## Assignment:
Exactly the lines below from the one with "left knee: (162, 373)" up to and including the one with "right knee: (96, 341)" make up the answer, with nothing else added.

Stored data entries:

--------------------------------------------------

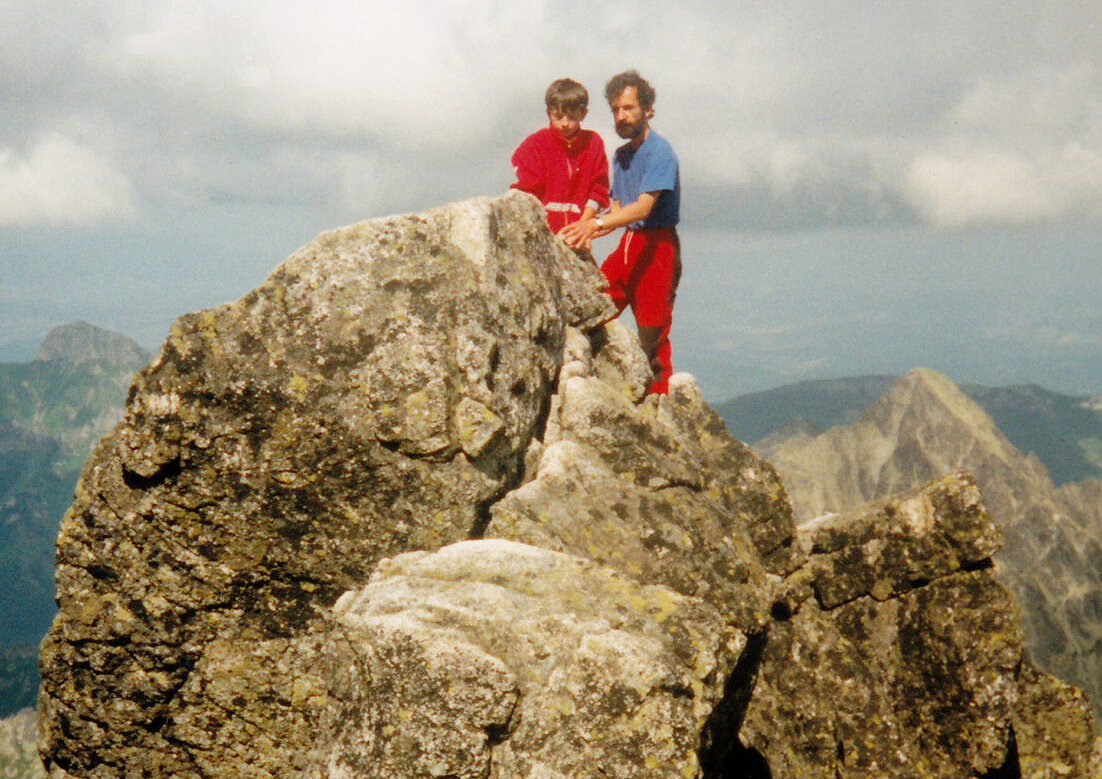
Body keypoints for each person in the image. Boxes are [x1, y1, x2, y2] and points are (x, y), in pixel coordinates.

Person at [560, 70, 681, 395]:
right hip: (630, 242)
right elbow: (617, 212)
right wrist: (583, 230)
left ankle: (661, 408)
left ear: (647, 109)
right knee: (590, 307)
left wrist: (595, 225)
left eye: (628, 108)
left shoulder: (660, 152)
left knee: (652, 335)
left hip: (658, 248)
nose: (621, 116)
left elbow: (643, 208)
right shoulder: (621, 156)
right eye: (615, 109)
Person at [510, 78, 610, 234]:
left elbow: (598, 190)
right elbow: (527, 192)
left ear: (583, 114)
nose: (565, 123)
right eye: (559, 116)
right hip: (542, 232)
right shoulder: (535, 144)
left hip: (578, 231)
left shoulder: (593, 143)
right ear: (549, 113)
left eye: (571, 117)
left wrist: (583, 227)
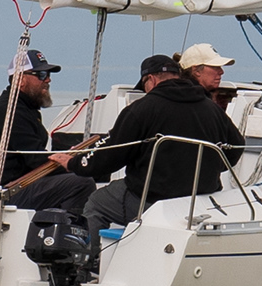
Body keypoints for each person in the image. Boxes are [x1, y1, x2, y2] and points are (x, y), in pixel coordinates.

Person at [76, 40, 241, 205]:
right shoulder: (211, 108)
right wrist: (208, 168)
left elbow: (112, 155)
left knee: (96, 204)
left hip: (154, 197)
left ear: (152, 80)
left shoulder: (142, 108)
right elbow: (236, 146)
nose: (221, 72)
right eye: (216, 67)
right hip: (202, 197)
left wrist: (75, 163)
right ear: (195, 71)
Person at [0, 52, 69, 204]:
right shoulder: (10, 110)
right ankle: (73, 227)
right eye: (41, 74)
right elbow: (36, 159)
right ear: (20, 80)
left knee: (72, 180)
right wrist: (74, 165)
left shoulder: (25, 108)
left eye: (47, 74)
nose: (48, 79)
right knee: (80, 183)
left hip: (18, 184)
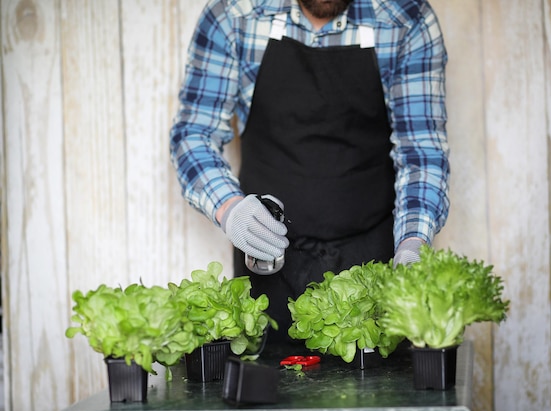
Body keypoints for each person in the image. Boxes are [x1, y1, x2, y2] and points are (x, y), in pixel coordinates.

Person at [170, 0, 450, 343]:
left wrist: (413, 245)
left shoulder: (406, 19)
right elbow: (193, 134)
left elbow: (422, 151)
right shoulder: (233, 14)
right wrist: (230, 209)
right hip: (266, 261)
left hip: (374, 261)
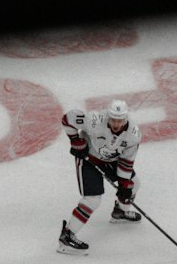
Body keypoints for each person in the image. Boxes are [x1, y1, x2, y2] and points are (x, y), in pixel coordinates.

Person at [57, 99, 141, 255]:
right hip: (89, 158)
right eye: (114, 120)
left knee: (133, 184)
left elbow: (126, 161)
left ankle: (120, 213)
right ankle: (67, 237)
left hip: (112, 160)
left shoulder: (133, 135)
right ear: (108, 116)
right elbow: (68, 119)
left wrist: (124, 185)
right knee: (93, 199)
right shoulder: (95, 120)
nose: (116, 124)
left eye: (120, 120)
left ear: (126, 118)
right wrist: (76, 141)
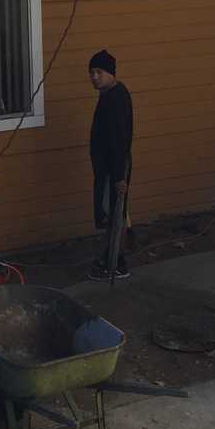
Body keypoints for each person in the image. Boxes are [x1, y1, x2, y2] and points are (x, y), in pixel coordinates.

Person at [88, 49, 133, 280]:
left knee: (114, 213)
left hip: (113, 170)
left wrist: (118, 178)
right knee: (111, 212)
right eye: (91, 72)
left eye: (99, 72)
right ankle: (109, 256)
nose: (94, 76)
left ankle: (116, 262)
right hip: (108, 168)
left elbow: (118, 141)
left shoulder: (115, 99)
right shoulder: (109, 95)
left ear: (110, 73)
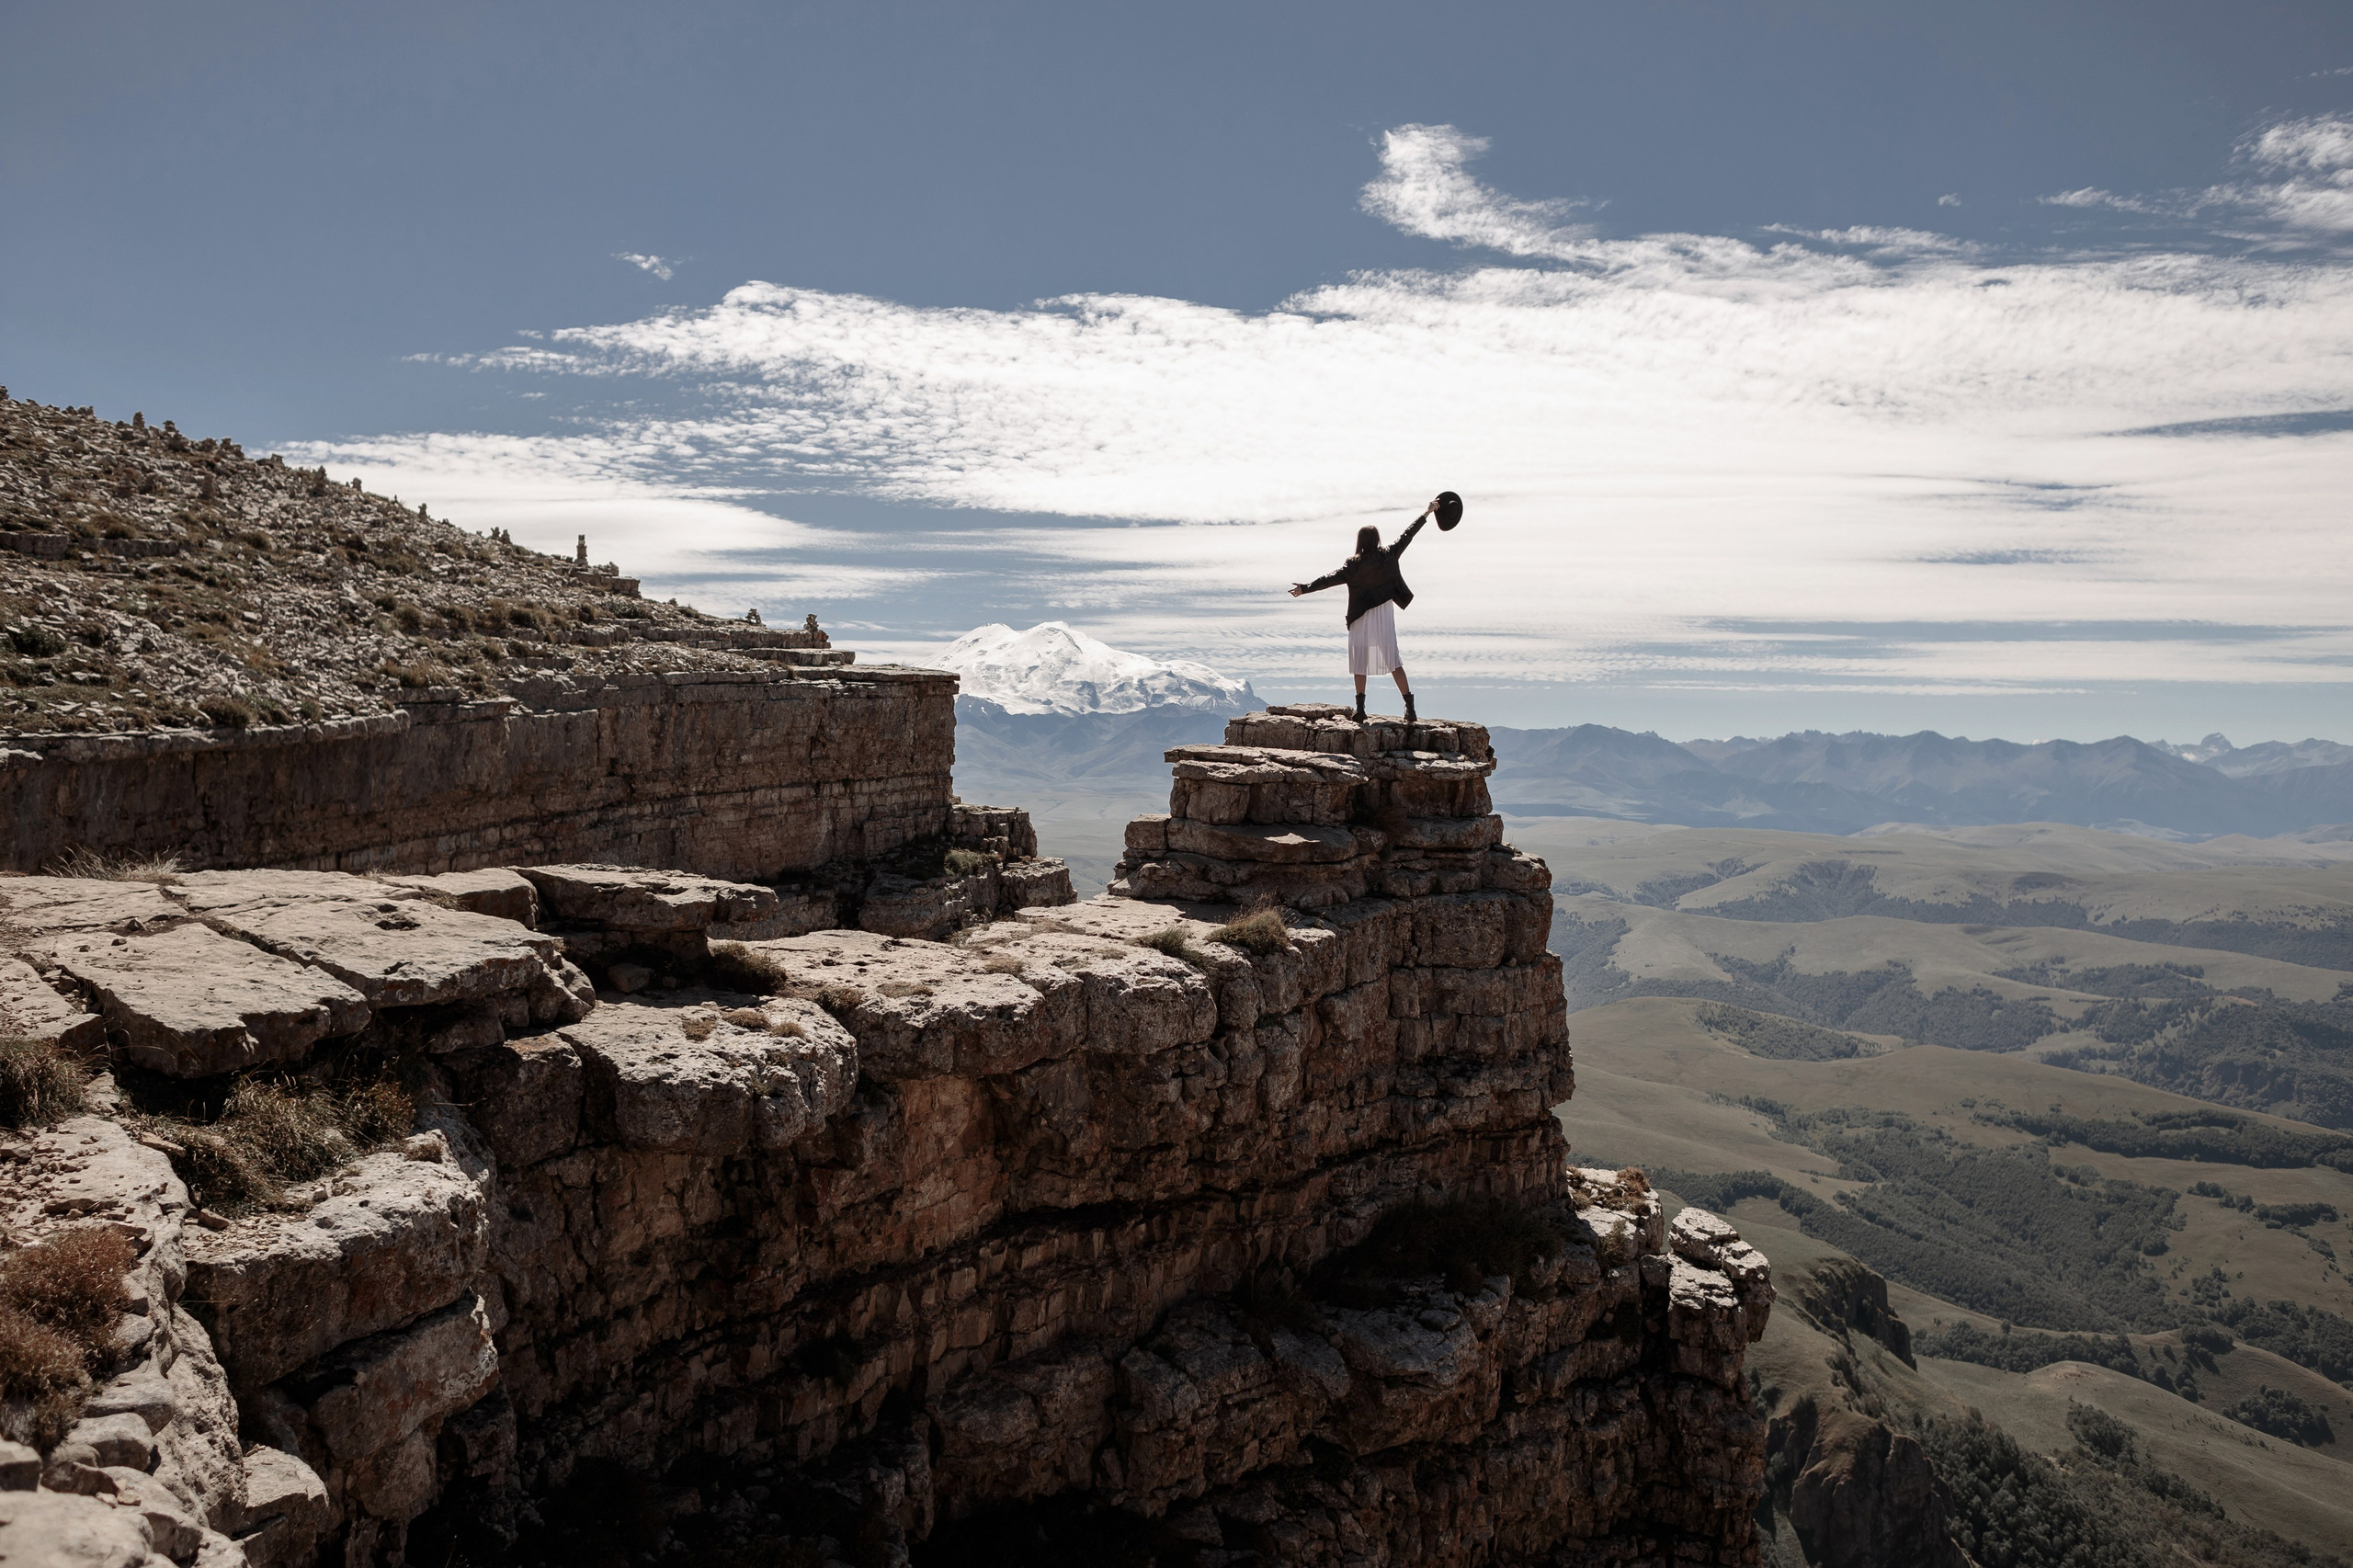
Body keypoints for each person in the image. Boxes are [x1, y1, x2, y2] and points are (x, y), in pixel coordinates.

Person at [1290, 496, 1439, 722]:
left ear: (1359, 541)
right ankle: (1410, 709)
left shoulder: (1353, 564)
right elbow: (1408, 534)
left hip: (1360, 614)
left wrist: (1305, 588)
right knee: (1393, 660)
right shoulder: (1388, 555)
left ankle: (1360, 710)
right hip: (1383, 611)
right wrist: (1427, 512)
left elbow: (1329, 579)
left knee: (1359, 659)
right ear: (1377, 539)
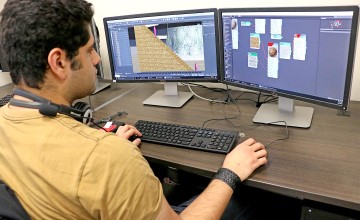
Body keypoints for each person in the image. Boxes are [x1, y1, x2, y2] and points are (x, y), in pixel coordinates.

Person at [0, 0, 268, 219]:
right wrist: (230, 172)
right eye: (90, 50)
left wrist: (108, 154)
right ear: (59, 61)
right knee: (253, 200)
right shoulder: (106, 157)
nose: (96, 59)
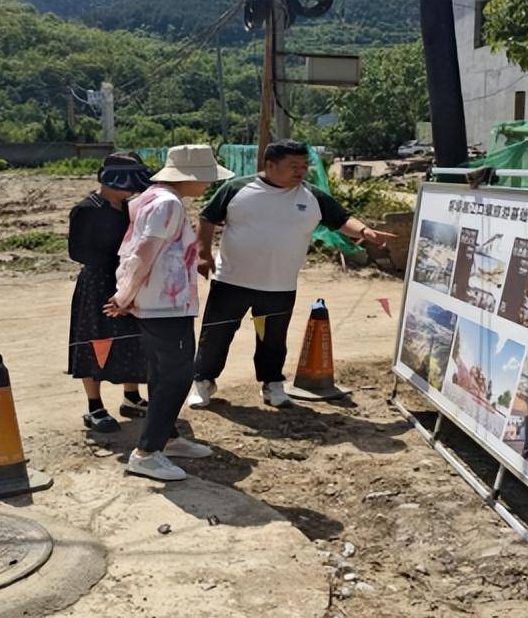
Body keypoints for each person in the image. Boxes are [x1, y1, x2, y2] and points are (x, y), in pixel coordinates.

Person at [189, 139, 394, 408]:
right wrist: (203, 253)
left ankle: (272, 384)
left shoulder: (312, 196)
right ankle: (203, 382)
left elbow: (342, 220)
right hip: (231, 280)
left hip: (279, 285)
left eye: (304, 166)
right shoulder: (237, 188)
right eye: (293, 166)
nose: (301, 171)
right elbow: (207, 217)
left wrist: (365, 231)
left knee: (273, 339)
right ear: (270, 165)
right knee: (216, 335)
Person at [105, 144, 234, 482]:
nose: (208, 185)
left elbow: (136, 251)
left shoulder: (152, 197)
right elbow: (143, 254)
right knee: (175, 377)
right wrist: (123, 295)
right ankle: (147, 452)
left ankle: (169, 437)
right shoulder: (167, 204)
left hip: (159, 301)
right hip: (164, 303)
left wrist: (127, 294)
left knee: (162, 373)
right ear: (188, 178)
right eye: (205, 178)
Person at [67, 153, 153, 432]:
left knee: (133, 338)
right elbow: (77, 251)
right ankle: (95, 406)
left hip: (126, 280)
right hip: (98, 284)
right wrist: (119, 261)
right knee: (96, 341)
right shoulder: (86, 209)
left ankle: (131, 396)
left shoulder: (131, 208)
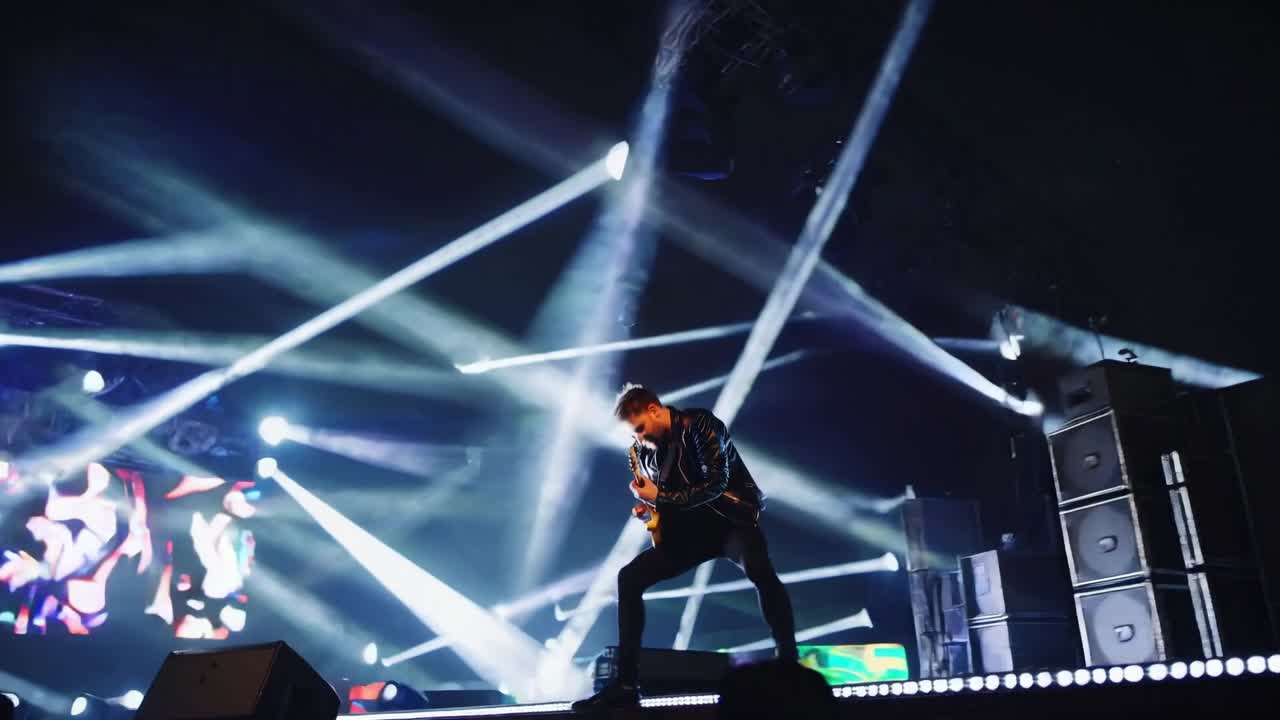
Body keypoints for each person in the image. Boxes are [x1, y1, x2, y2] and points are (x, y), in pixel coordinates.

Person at [572, 385, 797, 713]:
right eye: (631, 435)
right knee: (629, 579)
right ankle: (626, 685)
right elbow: (656, 496)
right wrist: (649, 511)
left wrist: (659, 499)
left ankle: (788, 660)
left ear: (654, 410)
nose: (638, 439)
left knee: (760, 571)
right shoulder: (639, 452)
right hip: (689, 534)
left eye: (640, 429)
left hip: (729, 519)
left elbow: (716, 483)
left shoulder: (699, 425)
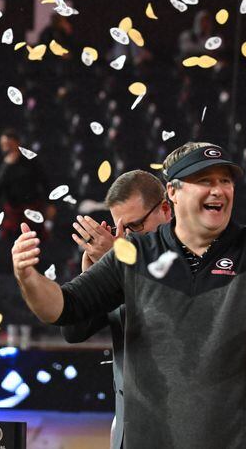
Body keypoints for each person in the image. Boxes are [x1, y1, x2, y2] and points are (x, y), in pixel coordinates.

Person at [12, 142, 246, 448]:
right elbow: (63, 307)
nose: (218, 190)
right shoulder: (133, 254)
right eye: (204, 181)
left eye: (225, 181)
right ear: (174, 193)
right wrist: (28, 278)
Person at [62, 170, 172, 449]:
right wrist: (94, 274)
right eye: (119, 229)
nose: (124, 238)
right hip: (127, 433)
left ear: (166, 210)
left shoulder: (193, 261)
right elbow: (73, 331)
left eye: (134, 226)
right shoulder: (118, 262)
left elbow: (170, 324)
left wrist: (121, 265)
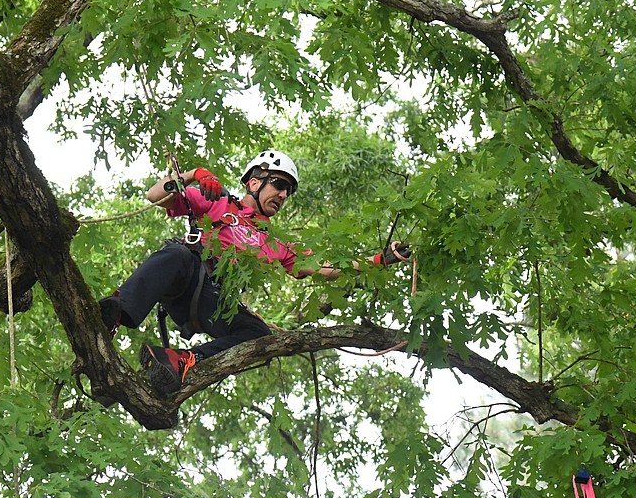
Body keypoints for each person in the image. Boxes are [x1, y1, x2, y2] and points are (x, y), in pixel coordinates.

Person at [99, 150, 410, 396]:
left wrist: (379, 260)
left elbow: (323, 269)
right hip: (185, 272)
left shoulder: (275, 243)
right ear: (253, 182)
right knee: (178, 253)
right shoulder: (218, 202)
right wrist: (193, 175)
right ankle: (115, 313)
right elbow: (155, 196)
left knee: (260, 334)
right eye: (280, 185)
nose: (284, 195)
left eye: (288, 191)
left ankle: (183, 360)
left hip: (213, 300)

--------------------------------------------------

## Result of this exercise:
left knee: (162, 373)
right ear: (188, 178)
right eye: (205, 178)
Person at [67, 153, 153, 432]:
left knee: (133, 338)
right elbow: (77, 251)
right ankle: (95, 406)
left hip: (126, 280)
right hip: (98, 284)
right wrist: (119, 261)
right knee: (96, 341)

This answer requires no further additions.